» **CHECK YOUR UNDERSTANDING**
(a) Please write out the portion of the Loosemore–Hanby index article between "The Loosemore–Hanby index measures disproportionality" and "Sainte-Laguë index instead.", inclusive.
(b) Carry the Loosemore–Hanby index article forward from its last sentence.

» **DOCUMENT EXCERPT**
+---+

= Loosemore–Hanby index =

Measurement of difference between votes received and seats won

The Loosemore–Hanby index measures disproportionality of electoral systems, how much the principle of one person, one vote is violated. It computes the absolute difference between votes cast and seats obtained using the formula:

$LH=\frac{1}{2}\sum_{i=1}^n|v_i-s_i|$,
where
$v_i$ is the vote share and
$s_i$ the seat share of party
$i$
such that $\Sigma_i v_i = \Sigma_i s_i = 1$,
and $n$ is the overall number of parties.

This index is minimized by the largest remainder (LR) method with the Hare quota. Any apportionment method that minimizes it will always apportion identically to LR-Hare. Other methods, including the widely used divisor methods such as the Webster/Sainte-Laguë method or the D'Hondt method minimize the Sainte-Laguë index instead.

The index is named after John Loosemore and Victor J. Hanby, who first published the formula in 1971 in a paper entitled "The Theoretical Limits of Maximum Distortion: Some Analytic Expressions for Electoral Systems". Along with Douglas W. Rae's, the formula is one of the two most cited disproportionality indices.
Whereas the Rae index measures the average deviation, the Loosemore–Hanby index measures the total deviation. Michael Gallagher used least squares to develop the Gallagher index, which takes a middle ground between the Rae and Loosemore–Hanby indices.

+---+

» **Records from a dataset**
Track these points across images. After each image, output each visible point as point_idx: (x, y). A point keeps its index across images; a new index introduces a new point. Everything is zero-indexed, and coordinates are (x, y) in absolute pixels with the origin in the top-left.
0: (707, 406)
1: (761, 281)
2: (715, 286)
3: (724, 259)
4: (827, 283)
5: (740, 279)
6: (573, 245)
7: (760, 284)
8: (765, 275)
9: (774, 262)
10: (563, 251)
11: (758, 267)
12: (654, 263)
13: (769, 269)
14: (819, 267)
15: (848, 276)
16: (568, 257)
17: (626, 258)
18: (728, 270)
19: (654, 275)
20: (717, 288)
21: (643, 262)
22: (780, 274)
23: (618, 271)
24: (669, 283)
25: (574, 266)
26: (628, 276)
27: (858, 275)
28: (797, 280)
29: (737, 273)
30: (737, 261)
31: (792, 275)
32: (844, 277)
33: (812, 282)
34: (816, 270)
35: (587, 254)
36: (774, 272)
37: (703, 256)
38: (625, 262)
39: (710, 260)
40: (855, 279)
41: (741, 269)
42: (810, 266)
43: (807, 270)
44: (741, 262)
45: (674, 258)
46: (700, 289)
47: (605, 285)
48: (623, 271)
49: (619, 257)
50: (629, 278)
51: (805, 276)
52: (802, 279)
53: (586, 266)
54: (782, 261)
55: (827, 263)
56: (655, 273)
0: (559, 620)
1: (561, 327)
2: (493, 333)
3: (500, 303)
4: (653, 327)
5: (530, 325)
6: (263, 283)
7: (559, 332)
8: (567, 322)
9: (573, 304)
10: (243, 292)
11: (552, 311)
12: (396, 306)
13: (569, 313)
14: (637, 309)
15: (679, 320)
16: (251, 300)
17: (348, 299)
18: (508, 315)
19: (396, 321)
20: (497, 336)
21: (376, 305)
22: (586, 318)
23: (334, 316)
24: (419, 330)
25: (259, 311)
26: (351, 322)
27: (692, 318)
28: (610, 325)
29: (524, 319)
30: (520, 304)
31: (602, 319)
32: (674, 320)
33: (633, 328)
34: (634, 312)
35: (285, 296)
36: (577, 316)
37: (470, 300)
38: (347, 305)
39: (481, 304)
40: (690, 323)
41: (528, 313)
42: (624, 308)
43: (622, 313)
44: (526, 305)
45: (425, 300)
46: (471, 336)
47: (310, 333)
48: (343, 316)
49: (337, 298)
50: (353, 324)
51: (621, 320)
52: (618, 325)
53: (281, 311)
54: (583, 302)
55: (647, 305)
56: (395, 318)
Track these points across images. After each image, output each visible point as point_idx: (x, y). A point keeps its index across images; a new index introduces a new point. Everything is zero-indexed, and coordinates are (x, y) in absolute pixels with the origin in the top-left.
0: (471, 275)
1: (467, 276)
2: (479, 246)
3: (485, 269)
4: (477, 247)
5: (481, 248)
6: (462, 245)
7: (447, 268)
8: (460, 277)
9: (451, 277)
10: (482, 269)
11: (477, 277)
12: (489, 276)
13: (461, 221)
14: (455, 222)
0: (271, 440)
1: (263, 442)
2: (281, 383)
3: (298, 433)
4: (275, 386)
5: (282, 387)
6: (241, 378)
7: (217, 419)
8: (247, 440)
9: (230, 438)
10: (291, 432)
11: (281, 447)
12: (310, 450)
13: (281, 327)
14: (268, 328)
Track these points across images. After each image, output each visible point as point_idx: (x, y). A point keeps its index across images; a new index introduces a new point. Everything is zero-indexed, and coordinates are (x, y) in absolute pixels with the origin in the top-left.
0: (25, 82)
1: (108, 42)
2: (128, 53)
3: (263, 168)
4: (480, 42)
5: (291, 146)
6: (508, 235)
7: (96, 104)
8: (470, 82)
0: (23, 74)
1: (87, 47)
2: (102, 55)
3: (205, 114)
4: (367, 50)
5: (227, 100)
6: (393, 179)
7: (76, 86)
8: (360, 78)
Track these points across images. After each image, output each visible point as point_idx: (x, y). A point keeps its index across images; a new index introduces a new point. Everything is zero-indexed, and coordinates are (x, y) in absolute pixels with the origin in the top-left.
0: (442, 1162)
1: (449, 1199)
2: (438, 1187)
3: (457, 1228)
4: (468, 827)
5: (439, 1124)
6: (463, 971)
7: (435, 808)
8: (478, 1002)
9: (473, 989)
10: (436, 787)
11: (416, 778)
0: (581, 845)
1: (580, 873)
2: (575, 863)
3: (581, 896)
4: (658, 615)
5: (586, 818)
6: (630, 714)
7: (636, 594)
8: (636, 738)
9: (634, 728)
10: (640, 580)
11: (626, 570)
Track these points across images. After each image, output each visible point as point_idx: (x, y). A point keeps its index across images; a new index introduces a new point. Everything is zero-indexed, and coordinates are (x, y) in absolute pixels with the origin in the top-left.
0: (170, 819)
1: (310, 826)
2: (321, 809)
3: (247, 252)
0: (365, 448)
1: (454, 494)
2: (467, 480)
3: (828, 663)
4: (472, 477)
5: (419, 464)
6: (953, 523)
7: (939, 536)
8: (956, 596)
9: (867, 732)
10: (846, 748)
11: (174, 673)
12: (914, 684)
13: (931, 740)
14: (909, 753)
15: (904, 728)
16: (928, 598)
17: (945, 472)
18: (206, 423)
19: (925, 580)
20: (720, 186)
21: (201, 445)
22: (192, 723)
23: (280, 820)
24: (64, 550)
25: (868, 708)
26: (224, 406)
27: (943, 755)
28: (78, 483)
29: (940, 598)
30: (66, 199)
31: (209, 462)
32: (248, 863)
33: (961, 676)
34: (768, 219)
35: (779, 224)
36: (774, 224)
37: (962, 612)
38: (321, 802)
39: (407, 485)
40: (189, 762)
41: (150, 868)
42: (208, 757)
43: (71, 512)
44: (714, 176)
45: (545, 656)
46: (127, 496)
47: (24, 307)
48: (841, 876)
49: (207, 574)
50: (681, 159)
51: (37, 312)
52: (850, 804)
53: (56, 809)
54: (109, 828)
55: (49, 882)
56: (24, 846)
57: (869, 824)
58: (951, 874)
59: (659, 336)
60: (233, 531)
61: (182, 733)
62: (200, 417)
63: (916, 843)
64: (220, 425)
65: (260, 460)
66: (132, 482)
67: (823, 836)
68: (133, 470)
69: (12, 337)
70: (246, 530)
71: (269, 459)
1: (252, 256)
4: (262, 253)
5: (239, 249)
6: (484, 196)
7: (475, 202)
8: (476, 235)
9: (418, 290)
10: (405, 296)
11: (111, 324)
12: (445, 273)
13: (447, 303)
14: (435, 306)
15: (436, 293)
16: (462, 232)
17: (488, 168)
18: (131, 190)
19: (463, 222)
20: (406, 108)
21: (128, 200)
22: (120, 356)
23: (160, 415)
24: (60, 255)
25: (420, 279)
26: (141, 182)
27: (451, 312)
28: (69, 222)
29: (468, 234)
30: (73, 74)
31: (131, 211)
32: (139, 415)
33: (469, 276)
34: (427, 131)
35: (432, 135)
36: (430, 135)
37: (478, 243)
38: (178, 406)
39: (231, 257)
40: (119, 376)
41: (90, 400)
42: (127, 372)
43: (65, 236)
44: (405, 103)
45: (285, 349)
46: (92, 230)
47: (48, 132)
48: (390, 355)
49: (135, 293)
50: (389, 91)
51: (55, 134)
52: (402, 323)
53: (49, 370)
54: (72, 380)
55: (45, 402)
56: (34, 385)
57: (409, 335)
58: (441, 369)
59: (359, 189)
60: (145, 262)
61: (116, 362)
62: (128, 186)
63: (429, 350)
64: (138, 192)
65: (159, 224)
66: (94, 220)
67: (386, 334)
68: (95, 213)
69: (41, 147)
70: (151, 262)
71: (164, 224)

+---+

» **RESPONSE LIST**
(a)
The Loosemore–Hanby index measures disproportionality of electoral systems, how much the principle of one person, one vote is violated. It computes the absolute difference between votes cast and seats obtained using the formula:

$LH=\frac{1}{2}\sum_{i=1}^n|v_i-s_i|$,
where
$v_i$ is the vote share and
$s_i$ the seat share of party
$i$
such that $\Sigma_i v_i = \Sigma_i s_i = 1$,
and $n$ is the overall number of parties.

This index is minimized by the largest remainder (LR) method with the Hare quota. Any apportionment method that minimizes it will always apportion identically to LR-Hare. Other methods, including the widely used divisor methods such as the Webster/Sainte-Laguë method or the D'Hondt method minimize the Sainte-Laguë index instead.

(b)
The LH index is related to the Schutz index of inequality, which is defined as$$S = \frac{1}{2} \sum_{i=1}^{n} |e_i - a_i|,$$where $e_i$ is the expected share of individual $i$ and $a_i$ her allocated share. Under the LH index, parties take the place of individuals, vote shares replace expectation shares, and seat shares allocation shares. The LH index is also related to the dissimilarity index of segregation. All three indexes are special cases of the more general $\Delta$ index of dissimilarity. The LH index is related to the amount of wasted vote, which only measures the difference between votes cast and seats obtained for parties which did not obtain any seats.

The complement of the LH index is called Party Total Representativity, also called Rose index R. The Rose index is typically expressed in % and can be calculated by subtracting the LH index from 1:

$R=1-LH=1-\frac{1}{2}\sum_{i=1}^n|v_i-s_i|$.

== Example of calculating distortion ==
=== Netherlands ===
This table uses the 2021 Dutch general election result. The Netherlands uses a nationwide party list system, with seats allocated by the D'Hondt method. The low figure achieved through this calculation suggests the election was very proportional.

| Party |  | Vote Share (%) | Seat Share (%) | Absolute Difference (%) |
|---|---|---|---|---|
|  | VVD | 21.87 | 22.67 | 0.80 |
|  | D66 | 15.02 | 16.00 | 0.98 |
|  | PVV | 10.79 | 11.33 | 0.54 |
|  | CDA | 9.50 | 10.00 | 0.50 |
|  | SP | 5.98 | 6.00 | 0.02 |
|  | PvdA | 5.73 | 6.00 | 0.27 |
|  | GL | 5.16 | 5.33 | 0.17 |
|  | FvD | 5.02 | 5.33 | 0.31 |
|  | PvdD | 3.84 | 4.00 | 0.16 |
|  | CU | 3.37 | 3.33 | 0.04 |
|  | Volt | 2.42 | 2.00 | 0.42 |
|  | JA21 | 2.37 | 2.00 | 0.37 |
|  | SGP | 2.07 | 2.00 | 0.07 |
|  | DENK | 2.03 | 2.00 | 0.03 |
|  | 50+ | 1.02 | 0.67 | 0.35 |
|  | BBB | 1.00 | 0.67 | 0.33 |
|  | BIJ1 | 0.84 | 0.67 | 0.17 |
|  | Others | 1.97 | 0.00 | 1.97 |
| Total of absolute differences |  |  |  | 4.58 % |
| Total / 2 |  |  |  | 2.29 % |

== Application ==

=== Europe ===
The following table displays a calculation of the Rose Index by Nohlen of the most, or second most, recent legislative election in each European country prior to 2009. This calculation ranges from 0-100, with 100 being the most proportional score possible, and 0 the least. Parties which received less than 0.5% of the vote were not included.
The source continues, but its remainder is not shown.